APV is an intra-frame codec, meaning each frame is coded independently rather than relying on references to earlier or later frames. This is important in editing because systems can seek, cut, decode, and re-encode individual frames without reconstructing a long group of pictures. The codec targets perceptually lossless quality, supports chroma formats from 4:2:2 to 4:4:4, and handles high bit depths from 10 to 16 bits. It also supports HDR10, HDR10+, extensible metadata, multiview content, and auxiliary planes such as depth and alpha. According to the supplied material, APV delivers an average 19.3 percent BD-rate improvement over a conventional professional video codec in tested 2K and 4K 4:2:2 sequences.

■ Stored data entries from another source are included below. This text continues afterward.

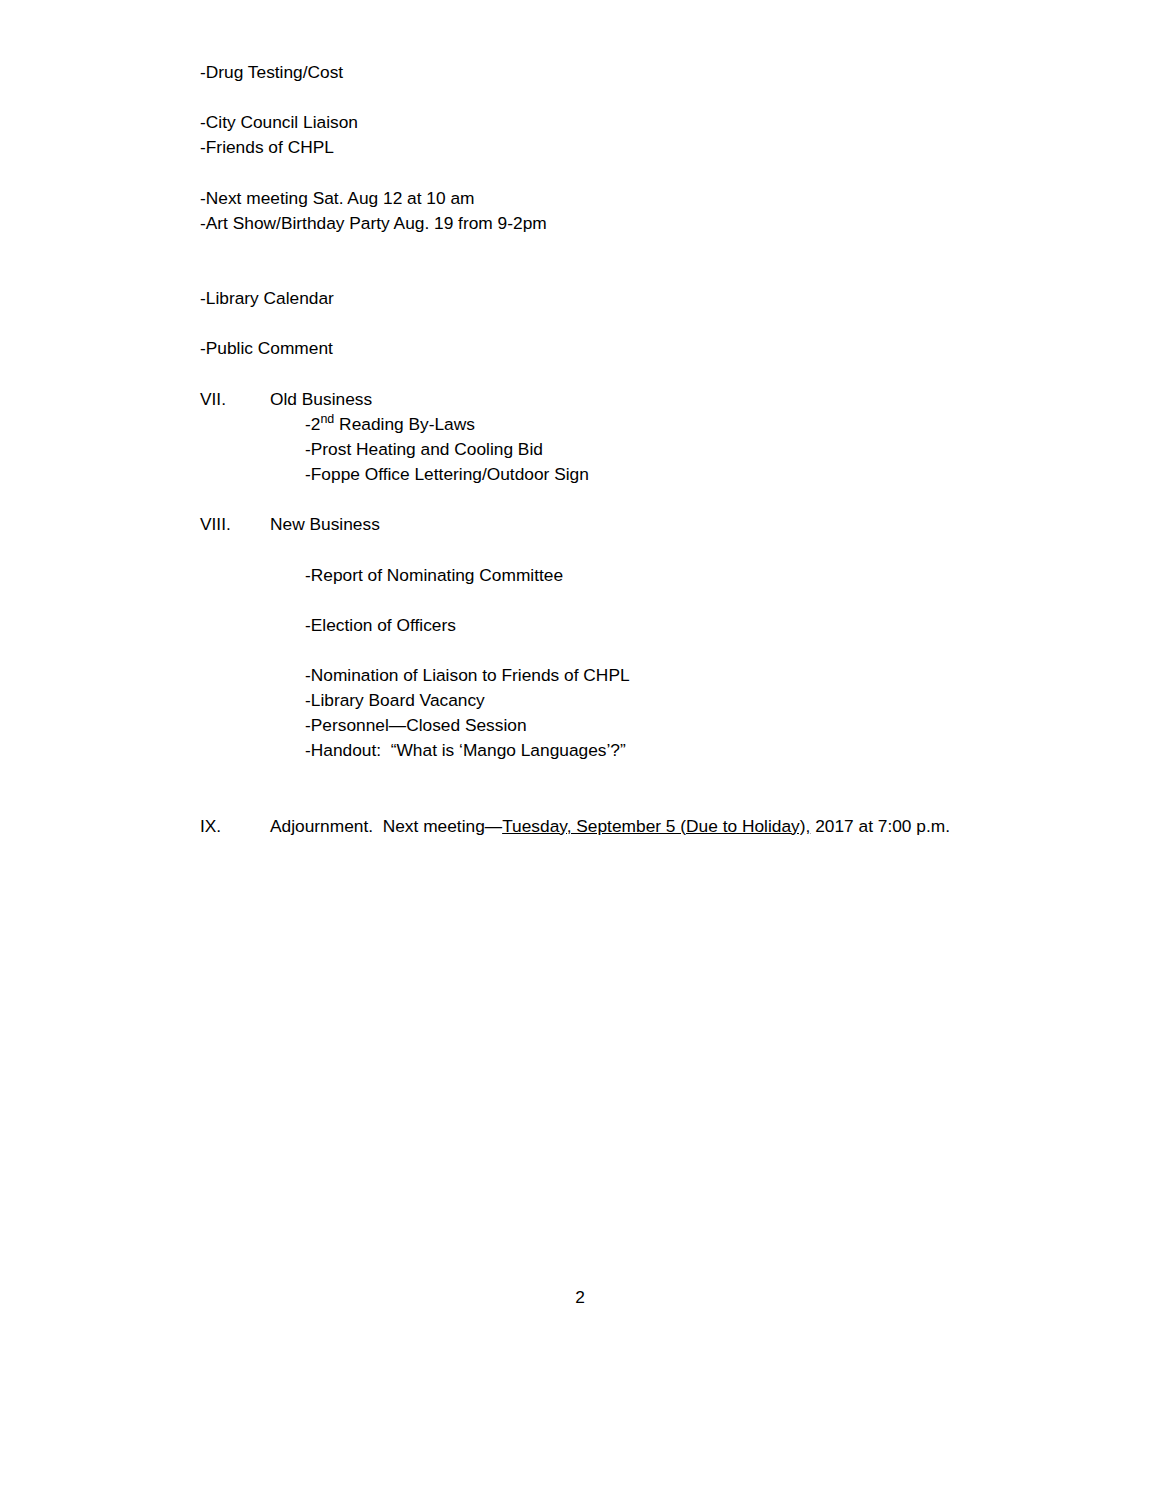-Drug Testing/Cost
-City Council Liaison
-Friends of CHPL
-Next meeting Sat. Aug 12 at 10 am
-Art Show/Birthday Party Aug. 19 from 9-2pm
-Library Calendar
-Public Comment
VII.
Old Business
-2nd Reading By-Laws
-Prost Heating and Cooling Bid
-Foppe Office Lettering/Outdoor Sign
VIII.
New Business
-Report of Nominating Committee
-Election of Officers
-Nomination of Liaison to Friends of CHPL
-Library Board Vacancy
-Personnel—Closed Session
-Handout: “What is ‘Mango Languages’?”
IX.
Adjournment. Next meeting—Tuesday, September 5 (Due to Holiday), 2017 at 7:00 p.m.
2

WAVE-P implements this codec in hardware with both encoding and decoding support. A single core is specified for 8K video at 30 frames per second at 500 MHz in a 4:4:4 12-bit profile. The design supports APV profiles including 4:0:0, 4:2:2, and 4:4:4 at 10 bits, plus 4:2:2 and 4:4:4 at 12 bits. It also supports OpenAPV constant-bit-rate and constant-frame-rate encoding, input and output dimensions up to 64K by 64K, and integrated functions such as color-space conversion and cropping.

Architecturally, WAVE-P combines a core controller, codec controllers, transform and quantization engines, variable-length coding and decoding blocks, bitstream buffering, DMA, preprocessing, and post-processing. Its multi-core scalability and tile-based processing are especially relevant for high-resolution workloads because tiles can be processed in parallel. This allows system designers to increase throughput without redesigning the entire pipeline.

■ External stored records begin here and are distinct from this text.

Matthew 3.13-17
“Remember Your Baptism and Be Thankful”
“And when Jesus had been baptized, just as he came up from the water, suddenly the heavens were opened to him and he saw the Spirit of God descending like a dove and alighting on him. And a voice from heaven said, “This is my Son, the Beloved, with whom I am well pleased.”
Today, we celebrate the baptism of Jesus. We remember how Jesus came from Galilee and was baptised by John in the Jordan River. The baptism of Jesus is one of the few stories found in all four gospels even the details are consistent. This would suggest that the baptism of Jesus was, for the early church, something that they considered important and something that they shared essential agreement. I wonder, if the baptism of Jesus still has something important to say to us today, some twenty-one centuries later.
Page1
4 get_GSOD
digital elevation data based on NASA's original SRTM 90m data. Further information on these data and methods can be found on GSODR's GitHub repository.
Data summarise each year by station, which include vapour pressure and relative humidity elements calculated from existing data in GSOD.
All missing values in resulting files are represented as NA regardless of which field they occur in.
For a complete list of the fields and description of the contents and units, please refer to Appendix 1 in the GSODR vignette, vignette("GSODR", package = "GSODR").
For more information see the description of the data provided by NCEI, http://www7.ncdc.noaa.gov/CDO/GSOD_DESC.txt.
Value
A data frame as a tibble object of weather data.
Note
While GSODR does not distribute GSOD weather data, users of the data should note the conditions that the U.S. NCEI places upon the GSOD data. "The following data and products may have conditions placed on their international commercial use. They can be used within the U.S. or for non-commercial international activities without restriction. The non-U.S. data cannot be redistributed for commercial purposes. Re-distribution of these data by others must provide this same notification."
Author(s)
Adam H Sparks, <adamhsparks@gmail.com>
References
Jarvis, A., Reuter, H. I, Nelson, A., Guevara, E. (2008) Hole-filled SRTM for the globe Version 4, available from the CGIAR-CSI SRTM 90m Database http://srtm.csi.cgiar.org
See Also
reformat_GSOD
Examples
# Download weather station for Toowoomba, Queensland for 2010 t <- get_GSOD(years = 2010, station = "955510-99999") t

The architecture also minimizes host-CPU involvement, reducing software overhead and freeing general-purpose processors for application logic, user interfaces, or AI tasks. Flexible pixel layouts for YUV, RGB, and ARGB further simplify integration with image sensors, display pipelines, graphics engines, and existing memory architectures. Future profile support is anticipated for additional bit depths, protecting SoC designs against evolving production requirements. That flexibility can extend product life and reduce redesign costs.
The performance figures are notable. At 500 MHz, simulated encoding throughput reaches approximately 1.07 gigapixels per second for 4:4:4 video in one sample format, while decoding reaches roughly 1.05 gigapixels per second. For 7680-by-4320 video, the reported results are about 32 frames per second for 4:4:4 encode and decode, meeting practical 8K30 requirements. Power estimates are approximately 14.7 mW for encoding and 14.6 mW for decoding under the stated 7 nm test conditions. The full codec configuration is estimated at 657,000 logic gates plus 12.93 KB of memory, for a total equivalent area of 887,000 gates.
Why does this matter? Professional-quality video is moving into smaller, battery-powered devices, while resolutions, frame rates, color fidelity, and metadata complexity continue to increase. Software-only processing can struggle to sustain these workloads efficiently. A dedicated codec engine provides predictable real-time performance, lower energy per frame, and reduced memory and CPU pressure.
Bottom line: WAVE-P represents more than a faster codec block. It is an enabling technology for 8K cameras, smartphones, broadcast systems, immersive media, and cloud-edge production tools that need high-quality intermediate video without the cost and inefficiency of traditional professional formats. By combining APV’s editing-friendly compression with scalable hardware acceleration, WAVE-P could help make professional-grade capture and post-production capabilities practical across a much broader range of devices.